There is a problem, however: the mechanics of it aren't fully understood, but the process of using magic seems to produce something that for the purposes of this question I shall call "felltale radiation". And during every full moon, at the instant when the moon reaches peak fullness, time stops for 24 hours for every non-magical creature, and excess felltale radiation seems to produce dangerous monsters known as felltale during this period, which hunt down and kill any immortals they can. If the felltale get too numerous or too strong, there will almost assuredly be casualties among the immortals during this "moontime". Felltale radiation can only be dissipated by the passive presence of humans within approximately 10 miles, and as a result, it's been worked out that the immortal population needs to stay beneath roughly 1 in 1,000 humans in order to avoid having to fight the felltale on a monthly basis.
There are two major takeaways from this:
1: Clans need to expand their territory if they want to be able to survive having more members. Otherwise, they'll be subject to violent monthly culls. As a result, they're frequently incentivized to have behind-the-scenes "wars" with neighboring clans, usually during the full moon when they don't have to worry about humans watching.
2: Clans trying to control territory have an inherent homefield disadvantage. Visitors can bring in much larger numbers of immortals than a location can normally withstand in order to take out the immortals living there, whereas the people on the defensive have to make sure they'll be able to survive within the territory they control once the full moon comes, and thus can't do much to fortify its defenses with long-term reinforcements.

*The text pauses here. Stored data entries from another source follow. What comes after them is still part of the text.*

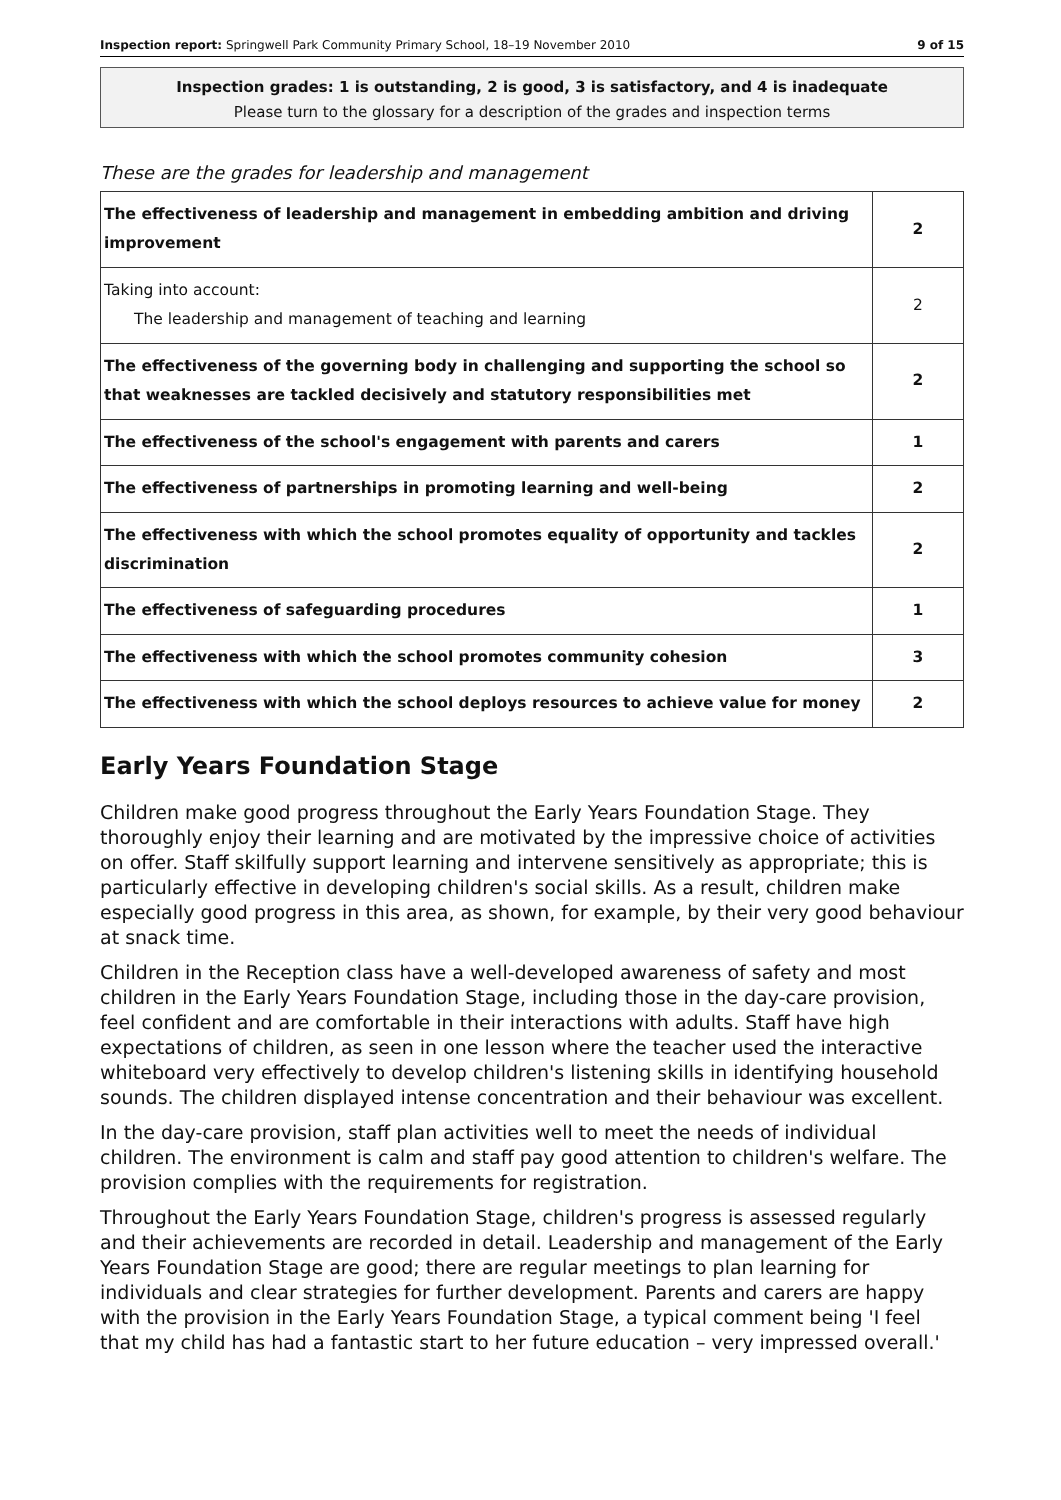Inspection report: Springwell Park Community Primary School, 18–19 November 2010 9 of 15
Inspection grades: 1 is outstanding, 2 is good, 3 is satisfactory, and 4 is inadequate
Please turn to the glossary for a description of the grades and inspection terms
These are the grades for leadership and management
| The effectiveness of leadership and management in embedding ambition and driving improvement | 2 |
| Taking into account: The leadership and management of teaching and learning | 2 |
| The effectiveness of the governing body in challenging and supporting the school so that weaknesses are tackled decisively and statutory responsibilities met | 2 |
| The effectiveness of the school's engagement with parents and carers | 1 |
| The effectiveness of partnerships in promoting learning and well-being | 2 |
| The effectiveness with which the school promotes equality of opportunity and tackles discrimination | 2 |
| The effectiveness of safeguarding procedures | 1 |
| The effectiveness with which the school promotes community cohesion | 3 |
| The effectiveness with which the school deploys resources to achieve value for money | 2 |
Early Years Foundation Stage
Children make good progress throughout the Early Years Foundation Stage. They thoroughly enjoy their learning and are motivated by the impressive choice of activities on offer. Staff skilfully support learning and intervene sensitively as appropriate; this is particularly effective in developing children's social skills. As a result, children make especially good progress in this area, as shown, for example, by their very good behaviour at snack time.
Children in the Reception class have a well-developed awareness of safety and most children in the Early Years Foundation Stage, including those in the day-care provision, feel confident and are comfortable in their interactions with adults. Staff have high expectations of children, as seen in one lesson where the teacher used the interactive whiteboard very effectively to develop children's listening skills in identifying household sounds. The children displayed intense concentration and their behaviour was excellent.
In the day-care provision, staff plan activities well to meet the needs of individual children. The environment is calm and staff pay good attention to children's welfare. The provision complies with the requirements for registration.
Throughout the Early Years Foundation Stage, children's progress is assessed regularly and their achievements are recorded in detail. Leadership and management of the Early Years Foundation Stage are good; there are regular meetings to plan learning for individuals and clear strategies for further development. Parents and carers are happy with the provision in the Early Years Foundation Stage, a typical comment being 'I feel that my child has had a fantastic start to her future education – very impressed overall.'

And this second issue only gets more severe the less densely populated the area is. Places that are more densely populated by humans, like cities for example, allow a larger amount of continuous immortal presence, and thus are more easily defensible by the clans that inhabit them because amassing the numbers necessary to take over is a much bigger undertaking. Less densely populated places, places that perhaps can only support an immortal or two per square mile, would be things that any clan that has control of so much as a single city could amass the numbers to conquer with ease.
This makes me suspect that clan territory control would be almost exclusively focused on cities, while more suburban or rural areas would largely be volatile frontier that no organized clan would try to secure an active presence in. But I want to run this past here first to make sure I'm not missing anything.
Given the system and limitations outlined above, would immortal clans have any methods of holding on to less densely-populated territory?